#### Exercise inputs:

··········

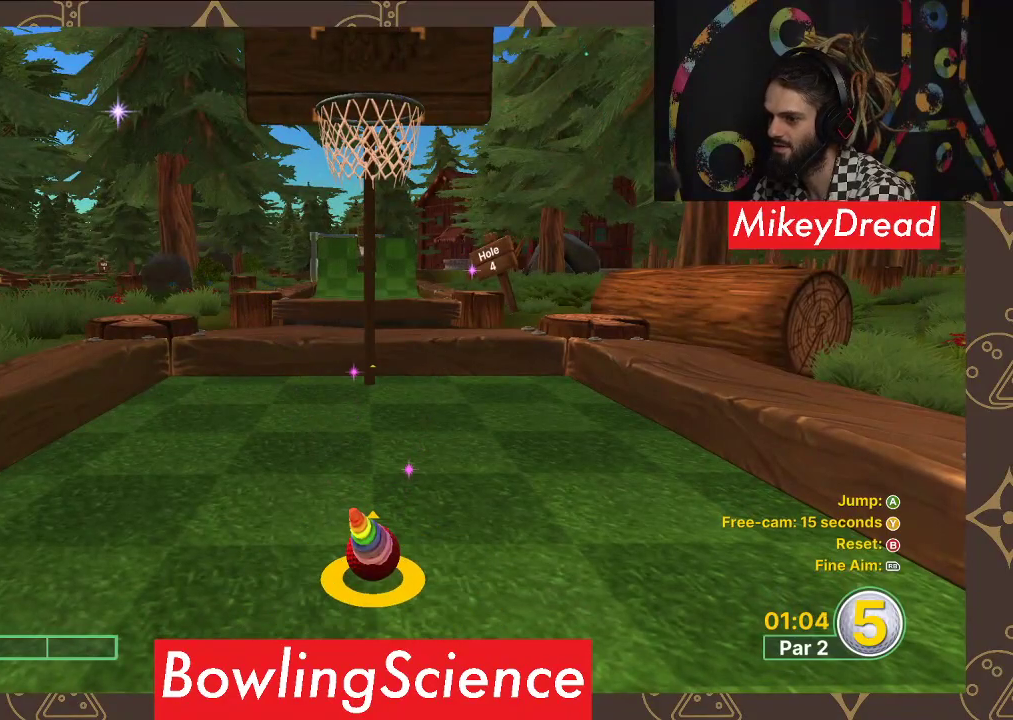
{"buttons": [], "left_stick": "center", "right_stick": "center", "events": []}
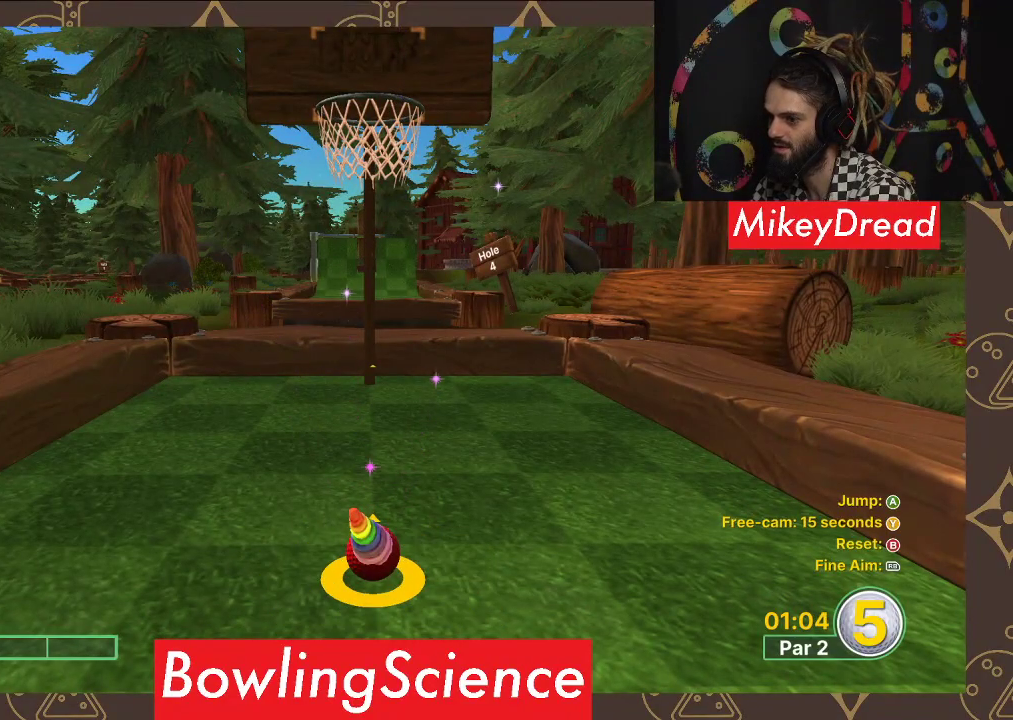
{"buttons": [], "left_stick": "center", "right_stick": "center", "events": [[233, "A", "down"], [283, "A", "up"], [383, "A", "down"], [433, "A", "up"]]}
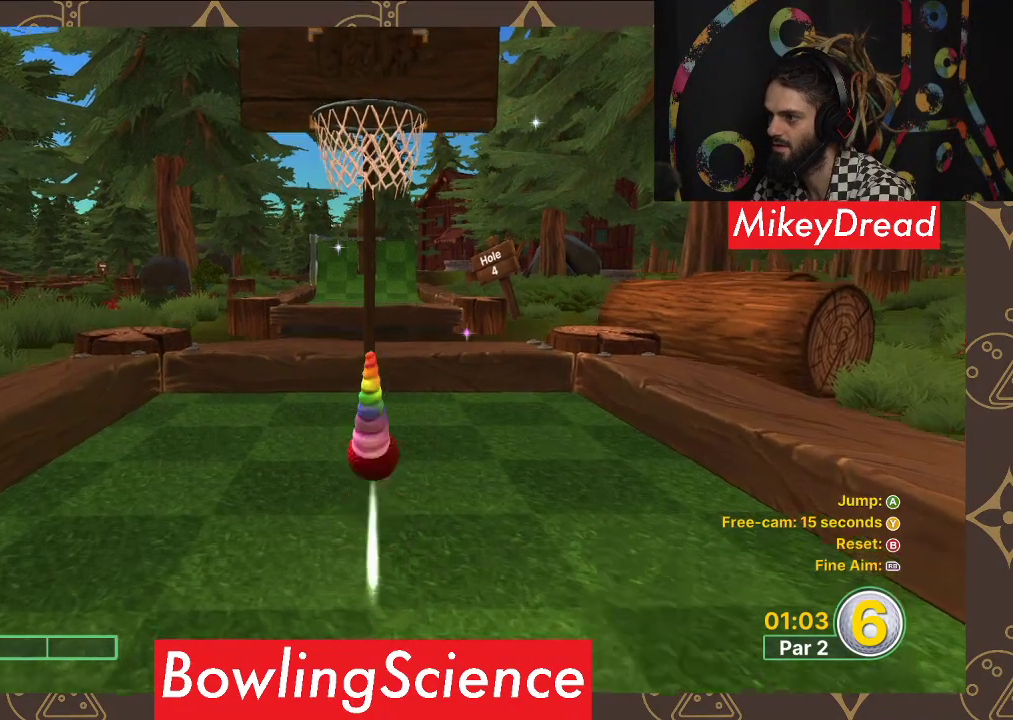
{"buttons": [], "left_stick": "center", "right_stick": "center", "events": []}
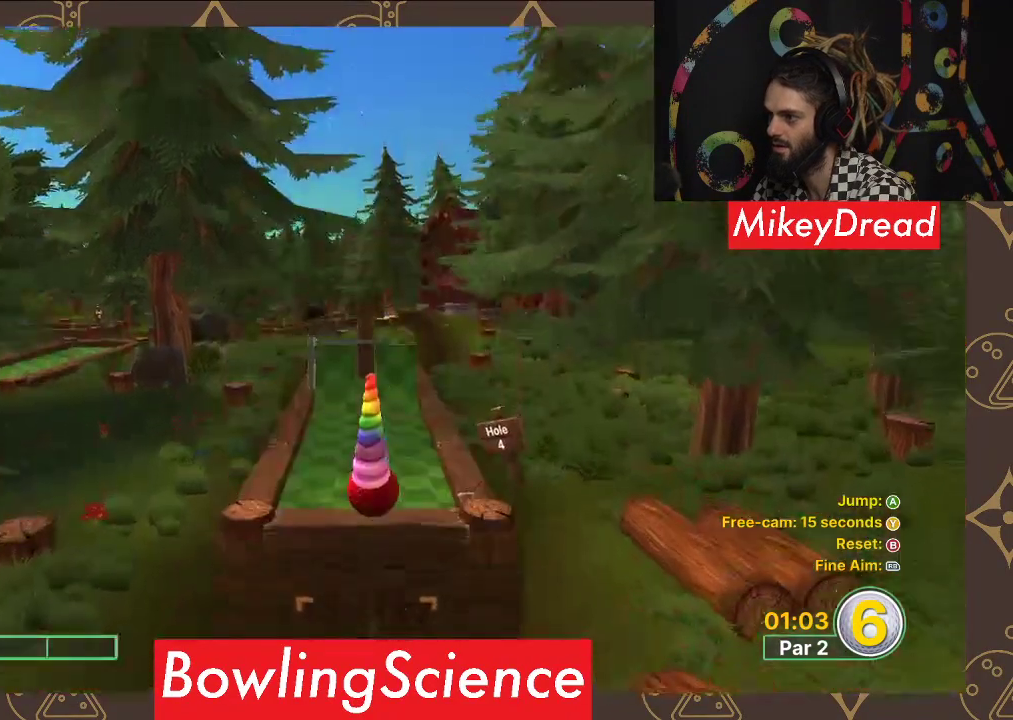
{"buttons": [], "left_stick": "center", "right_stick": "down", "events": [[133, "right_stick", "down"]]}
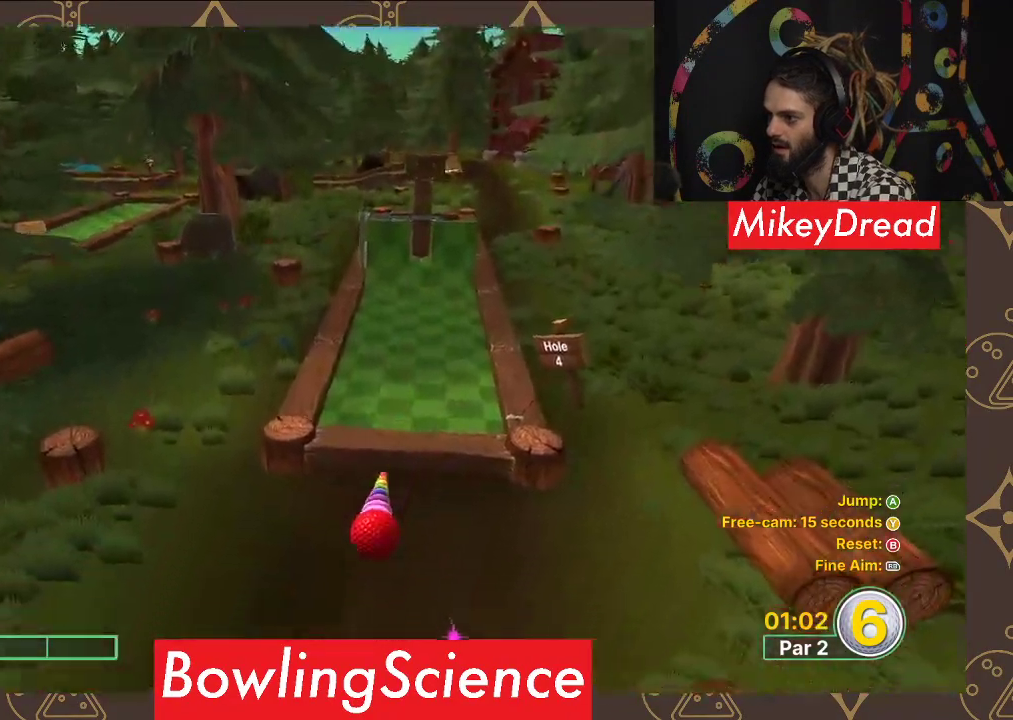
{"buttons": [], "left_stick": "center", "right_stick": "down", "events": []}
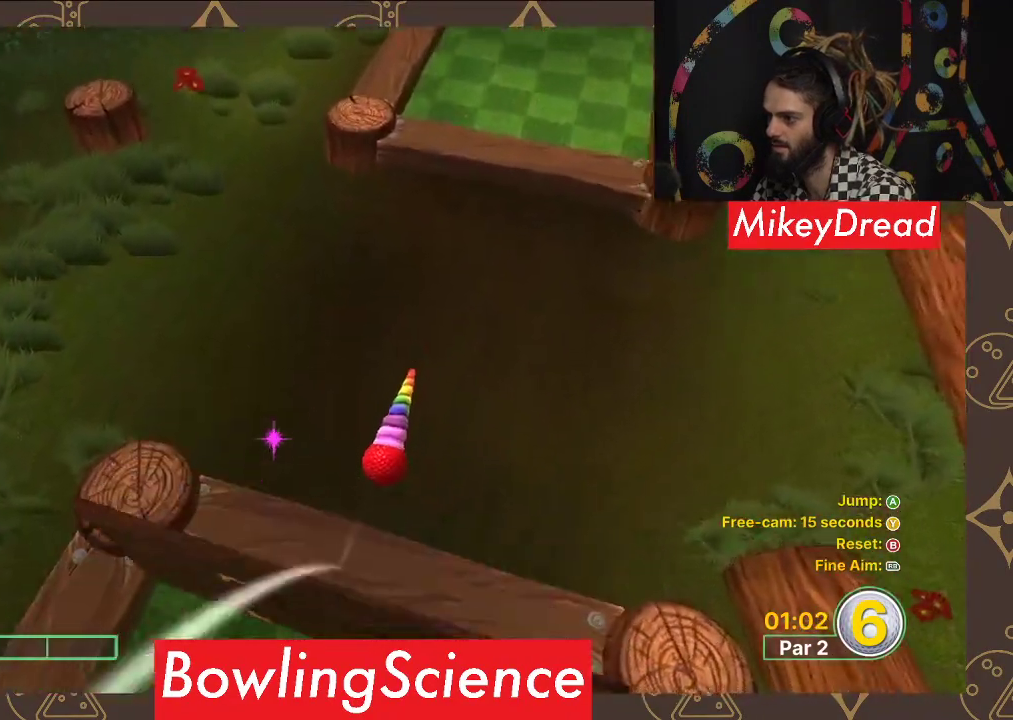
{"buttons": [], "left_stick": "center", "right_stick": "center", "events": [[83, "right_stick", "center"]]}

··········

#### Activity:
Transcribe each record above exactly, leaving every picture out of the copy.

#### Result:
{"buttons": [], "left_stick": "center", "right_stick": "center", "events": []}
{"buttons": [], "left_stick": "center", "right_stick": "center", "events": [[233, "A", "down"], [283, "A", "up"], [383, "A", "down"], [433, "A", "up"]]}
{"buttons": [], "left_stick": "center", "right_stick": "center", "events": []}
{"buttons": [], "left_stick": "center", "right_stick": "down", "events": [[133, "right_stick", "down"]]}
{"buttons": [], "left_stick": "center", "right_stick": "down", "events": []}
{"buttons": [], "left_stick": "center", "right_stick": "center", "events": [[83, "right_stick", "center"]]}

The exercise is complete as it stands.